Pato, Frijolito, Joker, El Crusher, Chato (Chata’s brother), and many others stand and wait. Narro puts on his glasses and points at a kid. “You ready?” he asks. The boxer, about 16, already with headgear on—which covers most of his face, leaving visible just his dark-brown eyes—nods.
“Órale,” Narro responds. “Get in here.” The bell rings and he fights.

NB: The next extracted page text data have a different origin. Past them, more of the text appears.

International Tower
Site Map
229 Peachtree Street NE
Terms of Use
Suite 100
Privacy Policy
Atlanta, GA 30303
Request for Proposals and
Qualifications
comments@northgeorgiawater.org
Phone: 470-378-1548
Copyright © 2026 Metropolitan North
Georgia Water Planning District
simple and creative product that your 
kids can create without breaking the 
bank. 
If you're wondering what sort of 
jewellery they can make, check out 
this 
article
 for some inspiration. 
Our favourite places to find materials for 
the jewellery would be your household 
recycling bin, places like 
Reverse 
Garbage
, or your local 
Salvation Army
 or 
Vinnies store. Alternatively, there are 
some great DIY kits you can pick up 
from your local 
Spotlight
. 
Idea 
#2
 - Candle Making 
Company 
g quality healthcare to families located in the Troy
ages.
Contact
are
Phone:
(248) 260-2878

With each new building that’s erected, each previously dilapidated home that’s remodeled, each person who moves in and immediately thinks he knows what’s best for the community, and each business tenant who can no longer afford the rent, it has become increasingly clear that many of these kids and their families will also be forced to move from Oak Cliff. If not now, then soon. Progress is what developers call it. Others call it gentrification. Regardless of semantics, rising property values will increase taxes. For the many who rent, those taxes will increase what they pay for housing. For the few who own, the money being offered may be too much to turn down.

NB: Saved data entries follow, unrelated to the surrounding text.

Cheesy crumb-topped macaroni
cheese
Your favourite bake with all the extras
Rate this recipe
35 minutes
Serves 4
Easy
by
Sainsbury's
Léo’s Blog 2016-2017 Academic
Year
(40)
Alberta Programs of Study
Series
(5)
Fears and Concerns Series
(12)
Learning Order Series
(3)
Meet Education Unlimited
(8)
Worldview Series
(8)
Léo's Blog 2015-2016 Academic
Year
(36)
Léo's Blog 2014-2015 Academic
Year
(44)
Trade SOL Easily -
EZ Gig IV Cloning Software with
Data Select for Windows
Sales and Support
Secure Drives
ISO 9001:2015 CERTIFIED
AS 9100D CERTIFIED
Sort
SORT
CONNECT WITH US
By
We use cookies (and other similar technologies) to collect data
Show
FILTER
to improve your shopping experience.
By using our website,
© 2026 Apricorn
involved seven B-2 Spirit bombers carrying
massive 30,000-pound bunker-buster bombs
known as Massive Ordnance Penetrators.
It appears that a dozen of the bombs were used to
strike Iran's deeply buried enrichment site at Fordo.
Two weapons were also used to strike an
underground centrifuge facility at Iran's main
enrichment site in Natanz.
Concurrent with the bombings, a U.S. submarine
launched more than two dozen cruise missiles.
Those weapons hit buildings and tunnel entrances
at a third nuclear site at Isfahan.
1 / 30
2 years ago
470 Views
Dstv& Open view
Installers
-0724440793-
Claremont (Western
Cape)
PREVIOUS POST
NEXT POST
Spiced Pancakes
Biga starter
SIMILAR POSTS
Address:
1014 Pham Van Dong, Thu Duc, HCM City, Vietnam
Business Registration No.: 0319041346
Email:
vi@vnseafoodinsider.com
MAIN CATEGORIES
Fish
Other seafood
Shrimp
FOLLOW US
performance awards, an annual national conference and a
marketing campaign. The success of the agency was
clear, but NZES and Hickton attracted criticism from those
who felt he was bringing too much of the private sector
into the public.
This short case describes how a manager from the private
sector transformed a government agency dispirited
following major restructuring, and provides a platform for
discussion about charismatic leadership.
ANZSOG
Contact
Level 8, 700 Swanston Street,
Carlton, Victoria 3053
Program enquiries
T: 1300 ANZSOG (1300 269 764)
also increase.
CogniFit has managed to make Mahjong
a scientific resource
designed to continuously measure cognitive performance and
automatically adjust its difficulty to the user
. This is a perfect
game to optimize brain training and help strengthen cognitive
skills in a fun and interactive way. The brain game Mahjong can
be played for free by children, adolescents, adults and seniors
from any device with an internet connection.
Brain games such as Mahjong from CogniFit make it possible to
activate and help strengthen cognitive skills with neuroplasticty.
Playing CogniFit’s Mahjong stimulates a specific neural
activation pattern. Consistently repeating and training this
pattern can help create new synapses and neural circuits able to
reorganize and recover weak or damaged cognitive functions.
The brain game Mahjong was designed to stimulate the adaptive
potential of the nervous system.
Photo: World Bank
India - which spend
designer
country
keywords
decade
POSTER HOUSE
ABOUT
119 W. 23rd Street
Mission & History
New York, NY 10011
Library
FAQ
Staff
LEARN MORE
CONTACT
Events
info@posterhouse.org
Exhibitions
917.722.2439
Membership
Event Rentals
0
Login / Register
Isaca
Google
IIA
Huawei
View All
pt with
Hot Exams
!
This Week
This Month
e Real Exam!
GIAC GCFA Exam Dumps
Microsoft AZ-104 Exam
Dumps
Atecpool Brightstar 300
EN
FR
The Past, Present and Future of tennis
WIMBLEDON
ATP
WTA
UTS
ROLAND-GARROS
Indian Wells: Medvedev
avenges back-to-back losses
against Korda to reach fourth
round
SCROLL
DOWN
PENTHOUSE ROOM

When that happens—for the same reason these types of gyms don’t exist in places like the Park Cities or Preston Hollow—Casa Guanajuato and Vivero Boxing Gym will get knocked down. They’ll get destroyed along with the area’s other boxing gyms, like the 10th Street Boxing Gym, which sort of forms a triangle with the other two. When that happens, Vivero and Ortiz both say, they’ll rebuild. Their coaches—young Erik, redeemed Narro—and the others will follow. So, too, will the boxers. All will arrive at a yet-to-be-determined place. It’ll be the type of place, not too dissimilar from the one they’re at now, where boxing—rather than being considered a dead sport by middle- and upper-class sensibilities—helps keep the largely Latino communities alive. It’ll thrive there and continue to do so, long after the time comes for them to move again.